Third, contemporary therapists use AI so that they are familiar with what AI can and cannot do. It is a first-hand, hands-on experience. If a therapist is merely conceptualizing what AI does, their attempt to downplay the AI will appear to be hollow and meritless. It is better to be able to give illustrative examples of how AI falters at mental health advisement. Those examples need to have been encountered by the therapist during their explorations of AI; thus, they are speaking from the heart and from their mind.

Playing The Empathy Card

One angle that some therapists might try to use when confronting superhuman labeling is that they are indeed quasi-superhuman in the sense that they are human and, ergo, are adroitly empathetic. The argument is that AI is not empathetic and won’t be conducive to performing therapy accordingly. It is merely a soulless machine. Anyone who stays with AI or believes in AI is presumably losing out on the empathetic element of human-to-human communication and collaboration.

That certainly sounds convincing, but it isn’t quite as strong a case as might be assumed.

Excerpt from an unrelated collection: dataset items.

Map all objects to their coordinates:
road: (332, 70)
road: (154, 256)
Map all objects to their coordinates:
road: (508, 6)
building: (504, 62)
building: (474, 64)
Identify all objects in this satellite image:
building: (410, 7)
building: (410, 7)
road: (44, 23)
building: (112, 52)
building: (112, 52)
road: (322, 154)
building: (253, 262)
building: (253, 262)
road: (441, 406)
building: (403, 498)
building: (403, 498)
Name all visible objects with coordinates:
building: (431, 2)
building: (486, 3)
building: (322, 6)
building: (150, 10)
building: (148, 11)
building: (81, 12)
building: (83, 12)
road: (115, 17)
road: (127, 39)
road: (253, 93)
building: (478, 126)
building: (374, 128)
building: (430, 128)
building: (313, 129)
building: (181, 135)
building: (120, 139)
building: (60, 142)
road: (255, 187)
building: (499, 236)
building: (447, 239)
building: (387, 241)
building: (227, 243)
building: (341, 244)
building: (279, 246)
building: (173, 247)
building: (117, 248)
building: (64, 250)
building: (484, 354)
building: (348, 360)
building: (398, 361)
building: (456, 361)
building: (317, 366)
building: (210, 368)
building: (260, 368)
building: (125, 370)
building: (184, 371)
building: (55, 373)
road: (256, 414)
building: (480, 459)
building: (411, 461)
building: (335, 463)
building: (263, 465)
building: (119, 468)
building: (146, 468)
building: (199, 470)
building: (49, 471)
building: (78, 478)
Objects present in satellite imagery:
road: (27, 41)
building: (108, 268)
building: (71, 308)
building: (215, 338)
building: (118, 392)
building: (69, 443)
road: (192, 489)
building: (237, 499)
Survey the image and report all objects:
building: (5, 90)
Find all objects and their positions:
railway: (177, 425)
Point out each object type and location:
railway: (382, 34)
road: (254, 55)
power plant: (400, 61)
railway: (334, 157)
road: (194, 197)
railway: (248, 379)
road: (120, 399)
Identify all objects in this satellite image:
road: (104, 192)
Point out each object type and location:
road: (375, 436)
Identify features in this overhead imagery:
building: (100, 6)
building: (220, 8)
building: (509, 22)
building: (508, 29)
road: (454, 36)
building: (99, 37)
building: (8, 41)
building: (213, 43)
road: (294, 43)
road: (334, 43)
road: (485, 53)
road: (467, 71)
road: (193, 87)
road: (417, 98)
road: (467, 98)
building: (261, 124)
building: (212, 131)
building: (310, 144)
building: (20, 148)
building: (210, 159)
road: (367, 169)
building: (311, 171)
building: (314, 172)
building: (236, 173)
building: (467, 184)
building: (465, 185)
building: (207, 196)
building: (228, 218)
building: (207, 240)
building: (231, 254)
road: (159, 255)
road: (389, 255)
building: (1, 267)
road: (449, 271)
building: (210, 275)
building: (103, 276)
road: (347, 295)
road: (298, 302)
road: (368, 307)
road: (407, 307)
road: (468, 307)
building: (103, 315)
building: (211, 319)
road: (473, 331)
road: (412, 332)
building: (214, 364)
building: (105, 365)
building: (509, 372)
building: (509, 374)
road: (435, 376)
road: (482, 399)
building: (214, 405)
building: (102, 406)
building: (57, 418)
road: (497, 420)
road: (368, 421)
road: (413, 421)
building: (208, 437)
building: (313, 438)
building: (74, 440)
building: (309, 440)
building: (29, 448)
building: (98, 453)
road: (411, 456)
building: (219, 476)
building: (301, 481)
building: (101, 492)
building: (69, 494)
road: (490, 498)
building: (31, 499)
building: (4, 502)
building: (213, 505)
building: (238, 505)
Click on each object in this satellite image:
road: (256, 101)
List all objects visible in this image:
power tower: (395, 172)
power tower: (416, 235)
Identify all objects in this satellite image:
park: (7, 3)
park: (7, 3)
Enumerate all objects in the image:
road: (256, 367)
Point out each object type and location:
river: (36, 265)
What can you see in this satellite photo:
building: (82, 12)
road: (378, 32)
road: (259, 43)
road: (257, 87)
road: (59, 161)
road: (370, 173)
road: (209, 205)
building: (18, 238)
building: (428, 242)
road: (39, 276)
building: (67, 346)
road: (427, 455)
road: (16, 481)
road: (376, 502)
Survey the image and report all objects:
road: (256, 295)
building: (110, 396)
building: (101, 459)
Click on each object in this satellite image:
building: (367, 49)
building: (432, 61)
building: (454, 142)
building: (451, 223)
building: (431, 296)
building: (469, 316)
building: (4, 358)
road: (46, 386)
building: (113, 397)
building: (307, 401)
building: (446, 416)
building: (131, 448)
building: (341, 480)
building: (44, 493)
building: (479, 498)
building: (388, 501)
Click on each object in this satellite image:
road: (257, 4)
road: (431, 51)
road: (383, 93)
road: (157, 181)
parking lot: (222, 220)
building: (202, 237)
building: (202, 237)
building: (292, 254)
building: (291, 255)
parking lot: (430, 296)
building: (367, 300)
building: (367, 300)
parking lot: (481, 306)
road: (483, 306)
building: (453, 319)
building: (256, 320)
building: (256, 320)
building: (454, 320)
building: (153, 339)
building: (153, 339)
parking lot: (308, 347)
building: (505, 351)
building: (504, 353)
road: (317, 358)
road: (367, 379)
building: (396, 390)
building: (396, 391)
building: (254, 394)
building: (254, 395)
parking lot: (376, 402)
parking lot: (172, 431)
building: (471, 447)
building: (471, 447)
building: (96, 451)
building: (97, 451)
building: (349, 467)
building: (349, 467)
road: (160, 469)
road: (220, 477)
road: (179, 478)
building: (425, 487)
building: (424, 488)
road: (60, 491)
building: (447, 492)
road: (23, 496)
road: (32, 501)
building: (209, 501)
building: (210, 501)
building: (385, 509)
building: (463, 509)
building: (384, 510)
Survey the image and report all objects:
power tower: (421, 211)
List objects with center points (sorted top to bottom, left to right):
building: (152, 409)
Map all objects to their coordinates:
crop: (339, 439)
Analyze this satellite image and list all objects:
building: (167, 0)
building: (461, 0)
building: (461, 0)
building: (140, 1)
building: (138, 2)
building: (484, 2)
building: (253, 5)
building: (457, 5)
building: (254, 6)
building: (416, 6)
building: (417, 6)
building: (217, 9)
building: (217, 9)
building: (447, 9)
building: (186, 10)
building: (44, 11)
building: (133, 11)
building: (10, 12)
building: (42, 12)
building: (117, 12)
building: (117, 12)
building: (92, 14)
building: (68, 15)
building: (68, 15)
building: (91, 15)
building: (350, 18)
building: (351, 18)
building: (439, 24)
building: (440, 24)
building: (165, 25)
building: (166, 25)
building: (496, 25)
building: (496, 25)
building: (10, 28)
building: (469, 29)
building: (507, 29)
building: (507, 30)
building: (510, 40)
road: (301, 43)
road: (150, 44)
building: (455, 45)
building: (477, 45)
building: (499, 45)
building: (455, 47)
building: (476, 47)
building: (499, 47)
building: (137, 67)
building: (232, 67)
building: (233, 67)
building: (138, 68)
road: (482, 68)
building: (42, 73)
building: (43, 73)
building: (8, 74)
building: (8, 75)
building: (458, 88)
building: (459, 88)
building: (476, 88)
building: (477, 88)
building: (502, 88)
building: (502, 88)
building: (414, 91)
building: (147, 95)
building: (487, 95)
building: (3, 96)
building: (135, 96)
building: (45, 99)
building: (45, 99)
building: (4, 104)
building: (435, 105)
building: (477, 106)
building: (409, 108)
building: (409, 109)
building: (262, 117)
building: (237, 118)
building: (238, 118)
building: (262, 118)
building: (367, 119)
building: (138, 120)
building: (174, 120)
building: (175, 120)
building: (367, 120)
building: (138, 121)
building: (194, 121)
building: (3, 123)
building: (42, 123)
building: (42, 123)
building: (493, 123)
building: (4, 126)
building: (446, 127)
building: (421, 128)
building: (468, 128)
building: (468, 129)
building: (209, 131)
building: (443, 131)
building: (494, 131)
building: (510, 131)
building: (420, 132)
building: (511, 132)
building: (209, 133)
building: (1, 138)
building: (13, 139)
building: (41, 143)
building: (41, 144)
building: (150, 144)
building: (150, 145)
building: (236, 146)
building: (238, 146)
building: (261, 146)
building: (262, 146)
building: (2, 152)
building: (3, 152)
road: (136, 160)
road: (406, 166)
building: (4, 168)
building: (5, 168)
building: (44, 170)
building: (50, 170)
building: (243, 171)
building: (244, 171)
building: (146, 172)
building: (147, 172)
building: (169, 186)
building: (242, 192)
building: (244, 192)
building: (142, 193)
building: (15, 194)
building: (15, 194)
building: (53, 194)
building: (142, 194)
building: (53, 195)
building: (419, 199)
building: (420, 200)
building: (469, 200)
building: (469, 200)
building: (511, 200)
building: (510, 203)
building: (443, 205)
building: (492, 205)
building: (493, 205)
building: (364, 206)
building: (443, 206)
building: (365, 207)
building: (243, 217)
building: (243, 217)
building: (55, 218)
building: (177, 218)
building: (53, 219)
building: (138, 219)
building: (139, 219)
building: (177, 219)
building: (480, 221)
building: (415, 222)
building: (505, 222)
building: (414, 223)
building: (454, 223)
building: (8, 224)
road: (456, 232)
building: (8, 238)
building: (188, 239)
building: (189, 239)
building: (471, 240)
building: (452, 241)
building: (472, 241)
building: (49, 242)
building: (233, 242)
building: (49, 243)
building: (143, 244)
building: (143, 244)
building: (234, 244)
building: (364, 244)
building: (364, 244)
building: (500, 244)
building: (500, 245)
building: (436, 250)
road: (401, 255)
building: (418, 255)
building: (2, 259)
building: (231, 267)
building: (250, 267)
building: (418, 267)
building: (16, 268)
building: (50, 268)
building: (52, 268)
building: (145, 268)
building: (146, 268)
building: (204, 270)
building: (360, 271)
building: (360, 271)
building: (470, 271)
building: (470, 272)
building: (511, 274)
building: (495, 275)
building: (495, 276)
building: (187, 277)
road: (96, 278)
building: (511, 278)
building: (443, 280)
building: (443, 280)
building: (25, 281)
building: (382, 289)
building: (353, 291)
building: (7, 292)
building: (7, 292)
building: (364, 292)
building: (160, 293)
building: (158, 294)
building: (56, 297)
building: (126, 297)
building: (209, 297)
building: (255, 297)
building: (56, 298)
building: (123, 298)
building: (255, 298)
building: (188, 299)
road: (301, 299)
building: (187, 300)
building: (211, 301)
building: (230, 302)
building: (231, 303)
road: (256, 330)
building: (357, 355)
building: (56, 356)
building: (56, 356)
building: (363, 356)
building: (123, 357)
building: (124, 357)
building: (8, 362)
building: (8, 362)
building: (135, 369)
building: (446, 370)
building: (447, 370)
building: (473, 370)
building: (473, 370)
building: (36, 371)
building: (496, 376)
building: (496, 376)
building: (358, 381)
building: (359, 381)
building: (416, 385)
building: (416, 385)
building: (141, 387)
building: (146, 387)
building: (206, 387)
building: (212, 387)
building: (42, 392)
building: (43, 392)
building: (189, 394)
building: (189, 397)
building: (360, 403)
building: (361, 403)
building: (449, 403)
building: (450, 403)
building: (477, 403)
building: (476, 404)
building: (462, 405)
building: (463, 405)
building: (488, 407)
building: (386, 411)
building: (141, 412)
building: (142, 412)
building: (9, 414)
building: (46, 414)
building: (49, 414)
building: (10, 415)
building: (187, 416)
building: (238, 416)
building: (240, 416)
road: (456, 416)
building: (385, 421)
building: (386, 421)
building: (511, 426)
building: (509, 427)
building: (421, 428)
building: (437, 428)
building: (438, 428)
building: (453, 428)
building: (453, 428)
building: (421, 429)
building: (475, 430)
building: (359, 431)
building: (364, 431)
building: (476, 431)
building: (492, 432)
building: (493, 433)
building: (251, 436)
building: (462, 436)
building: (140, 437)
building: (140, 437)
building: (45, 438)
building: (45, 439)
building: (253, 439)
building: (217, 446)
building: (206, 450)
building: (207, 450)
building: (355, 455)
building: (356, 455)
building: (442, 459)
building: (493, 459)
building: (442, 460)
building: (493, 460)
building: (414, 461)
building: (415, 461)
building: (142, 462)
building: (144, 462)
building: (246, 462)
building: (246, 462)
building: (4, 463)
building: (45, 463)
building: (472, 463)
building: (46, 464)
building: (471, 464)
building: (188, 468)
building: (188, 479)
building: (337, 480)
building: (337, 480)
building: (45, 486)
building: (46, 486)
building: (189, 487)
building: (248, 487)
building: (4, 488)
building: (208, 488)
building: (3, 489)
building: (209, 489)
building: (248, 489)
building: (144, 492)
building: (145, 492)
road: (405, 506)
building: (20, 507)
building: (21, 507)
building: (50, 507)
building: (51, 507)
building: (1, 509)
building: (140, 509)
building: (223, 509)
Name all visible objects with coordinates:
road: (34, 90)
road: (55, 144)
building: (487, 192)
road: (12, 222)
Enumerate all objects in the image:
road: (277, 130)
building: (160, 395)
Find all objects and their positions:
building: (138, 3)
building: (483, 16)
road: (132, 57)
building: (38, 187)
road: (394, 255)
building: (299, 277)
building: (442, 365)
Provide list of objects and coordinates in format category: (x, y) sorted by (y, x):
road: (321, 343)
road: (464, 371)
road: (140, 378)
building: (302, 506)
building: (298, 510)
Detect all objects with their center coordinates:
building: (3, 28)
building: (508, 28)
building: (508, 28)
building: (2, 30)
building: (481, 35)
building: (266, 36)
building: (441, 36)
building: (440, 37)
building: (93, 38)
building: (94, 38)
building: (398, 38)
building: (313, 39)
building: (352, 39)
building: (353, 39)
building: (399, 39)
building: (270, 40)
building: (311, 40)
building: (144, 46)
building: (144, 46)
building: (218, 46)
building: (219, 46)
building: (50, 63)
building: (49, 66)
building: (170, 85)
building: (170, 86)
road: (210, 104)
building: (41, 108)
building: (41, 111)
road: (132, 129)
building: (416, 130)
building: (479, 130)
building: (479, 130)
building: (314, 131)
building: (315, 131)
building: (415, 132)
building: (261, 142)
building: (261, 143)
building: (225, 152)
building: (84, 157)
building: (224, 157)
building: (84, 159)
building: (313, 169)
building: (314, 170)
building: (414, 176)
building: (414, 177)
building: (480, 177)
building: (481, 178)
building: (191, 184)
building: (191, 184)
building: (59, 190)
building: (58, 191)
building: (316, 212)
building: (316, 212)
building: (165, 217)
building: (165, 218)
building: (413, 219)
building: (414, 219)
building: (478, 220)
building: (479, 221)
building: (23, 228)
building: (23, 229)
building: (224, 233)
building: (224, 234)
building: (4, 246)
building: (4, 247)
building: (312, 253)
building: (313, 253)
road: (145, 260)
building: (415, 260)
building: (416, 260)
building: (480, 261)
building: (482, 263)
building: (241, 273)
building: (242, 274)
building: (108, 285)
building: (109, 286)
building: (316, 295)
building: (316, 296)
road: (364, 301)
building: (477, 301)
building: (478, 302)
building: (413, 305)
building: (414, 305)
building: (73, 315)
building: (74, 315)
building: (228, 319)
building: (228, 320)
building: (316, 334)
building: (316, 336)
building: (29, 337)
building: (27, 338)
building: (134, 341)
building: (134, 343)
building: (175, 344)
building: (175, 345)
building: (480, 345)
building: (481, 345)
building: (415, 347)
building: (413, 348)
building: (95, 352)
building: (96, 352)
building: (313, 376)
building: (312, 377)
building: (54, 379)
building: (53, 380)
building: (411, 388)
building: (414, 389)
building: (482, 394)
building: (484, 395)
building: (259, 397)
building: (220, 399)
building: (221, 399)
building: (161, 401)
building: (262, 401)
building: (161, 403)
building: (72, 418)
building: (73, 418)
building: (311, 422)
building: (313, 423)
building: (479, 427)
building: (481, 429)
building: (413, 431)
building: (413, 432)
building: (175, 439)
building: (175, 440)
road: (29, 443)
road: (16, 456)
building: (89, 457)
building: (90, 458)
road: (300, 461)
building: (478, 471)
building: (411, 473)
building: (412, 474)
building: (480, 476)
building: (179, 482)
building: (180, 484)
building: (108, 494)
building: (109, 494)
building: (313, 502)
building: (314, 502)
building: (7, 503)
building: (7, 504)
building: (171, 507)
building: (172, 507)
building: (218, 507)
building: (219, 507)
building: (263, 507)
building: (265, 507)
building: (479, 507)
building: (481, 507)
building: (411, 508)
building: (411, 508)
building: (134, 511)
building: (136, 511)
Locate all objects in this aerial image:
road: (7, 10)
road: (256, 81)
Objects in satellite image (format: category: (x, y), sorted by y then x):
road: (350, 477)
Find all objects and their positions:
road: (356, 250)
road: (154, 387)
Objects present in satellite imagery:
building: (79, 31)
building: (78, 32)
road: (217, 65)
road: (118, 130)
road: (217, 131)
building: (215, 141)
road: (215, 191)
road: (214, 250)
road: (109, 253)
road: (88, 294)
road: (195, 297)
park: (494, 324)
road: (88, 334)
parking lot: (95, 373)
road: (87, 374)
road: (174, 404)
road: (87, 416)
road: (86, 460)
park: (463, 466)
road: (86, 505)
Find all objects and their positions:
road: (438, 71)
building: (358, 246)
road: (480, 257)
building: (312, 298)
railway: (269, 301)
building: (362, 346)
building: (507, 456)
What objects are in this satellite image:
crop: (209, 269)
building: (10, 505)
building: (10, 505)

Studies have consistently demonstrated that people can perceive AI to be empathetic, see my analysis at the link here. The AI is pattern-matching on the ways that humans convey empathy to fellow humans. By mimicking this style, the AI can convincingly seem to be empathetic. Those who try to insist that AI isn’t truly empathetic are often facing a losing battle, namely that people are less concerned about garnering the soul-based version of empathy when they otherwise freely get the aura of simulated empathy from AI.

No Heads In The Sand

The bottom line is that therapy is being wholly disrupted and transformed. The days of a therapist and a client sitting face-to-face and blocking out the rest of the world are being usurped. AI is doing the usurping. One way or another, AI is going to be in the hands of the client or the therapist, or in both hands.

Therapists who hide from the AI train ride that is steaming forward are unlikely to prevail.

Sigmund Freud famously said this about embracing change: “We are so made that we can only derive intense enjoyment from a contrast and only very little from a state of things.” The changes afoot due to the widespread adoption of AI are real and happening with lightning speed. Each therapist needs to make a bellwether decision. Are they steering away from AI, or are they going to dig in deeply and figure out the place for AI in their world of therapy?

It is a weighty, self-reflective decision that needs to be made judiciously.